How much theory should a student learn? Now this is a tricky question. The field of mathematics is very, very big. If you attempted to study it from the top and kept on learning facts, your life would end before you had learned even a very small fraction of it. However, mathematics is also very well connected logically, so very many of its facts are consequences of other facts. This means that one can learn a relatively small number of key facts and strategies in order to be able to operate in a comparatively large set of math problems.

This is something that we seem to have forgotten. Consequently, we see a trend towards “memorization and direct application” instead of towards “covering as much as possible by learning how to connect key facts.” What we seem to miss, other than the very essence of mathematics, is the fact that we do not empower the student to create, we merely turn him into a clerk who cannot do more than a robot can do.

Therefore, we need to know: some key facts and how to get from fact to fact using logic. It’s a bit like rock climbing. That’s where your coach comes in handy because, presumably, he knows how to guide you both in the selection of key facts to be internalized and in how to develop the ability to walk the connections between facts.

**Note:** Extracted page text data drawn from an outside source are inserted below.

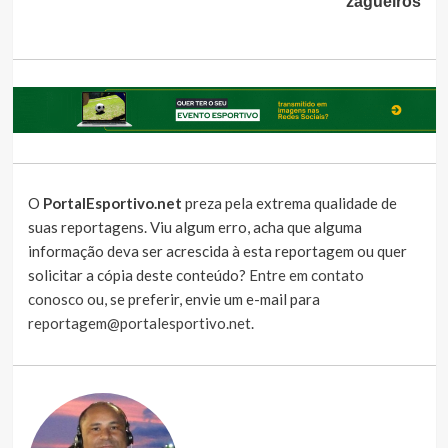
zagueiros
O
PortalEsportivo.net
preza pela extrema qualidade de
suas reportagens. Viu algum erro, acha que alguma
informação deva ser acrescida à esta reportagem ou quer
solicitar a cópia deste conteúdo?
Entre em contato
conosco
ou, se preferir, envie um e-mail para
reportagem@portalesportivo.net
.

Training involves learning theory and practicing problem solving using the largest variety of problem statements. In this way, we train the creative response to the problem at hand. When solving problems, a lot of time must be put into clarifying the statement to the utmost, then into connecting it really well to the theory that inspired it, then finally into making the execution of the idea simpler and simpler, more and more efficient. During training, it may very well be necessary to work on a problem for a whole hour - an hour in which a large number of skills are learned and practiced by the student.

Some students (and parents) feel that we should get to the “right answer” faster and move on to a new problem. Yet the “right answer” to the problem is to learn as much as possible from the statement and solution, i.e. walk and re-walk all the connections that lead to and from the problem.

When training we have to explore more territory from each problem outward. We ask questions about how the statement could be changed, why the numbers have been selected the way they have, what happens if we change them, etc.

Training involves re-deriving a lot of theoretical facts, often from different perspectives. We train to acquire mobility through the space of key concepts that we have learned. Parents often equate the “knowledge” of key concepts with the foundation of problem solving. This is probably the reason for which they insist that the student who graduated from an algebra course with an A is fit for competition and merely needs to polish up a little on the types of questions asked. But having the key concepts is like having a skeleton without muscles - it cannot move from place to place! We have to train the mobility in this space, the ability to connect these key facts and to use logic, and nothing but logic, to patch up and invent on the spot minor concepts that we may not have encountered yet. It is not just a little bit of polishing up but a whole new growth phase!

Competing is a different activity. It involves solving quickly, accurately, and independently of possible distractions that may occur in the environment. To compete successfully one has to be a good problem solver but also an experienced test-taker. Your coach can help you by explaining which specific test-taking behaviors need improvement. The complex set of behaviors that control the performance on a test is not directly connected to the level of competence in the subject matter. Generally, the more confident a student is in his/her ability to compete, the better the performance. But confidence is not everything. In practice, we find that experience competing is very important and helps develop time management skills, accuracy in computations, extremely good focus, and stamina. Therefore, we do recommend participation in all the competitions available in one’s geographic area. The goal is not “to win” them, but to train those test taking skills in the field.

Training and competing are, of course, both necessary. But they are different. One has to understand the difference and train properly in order to compete successfully.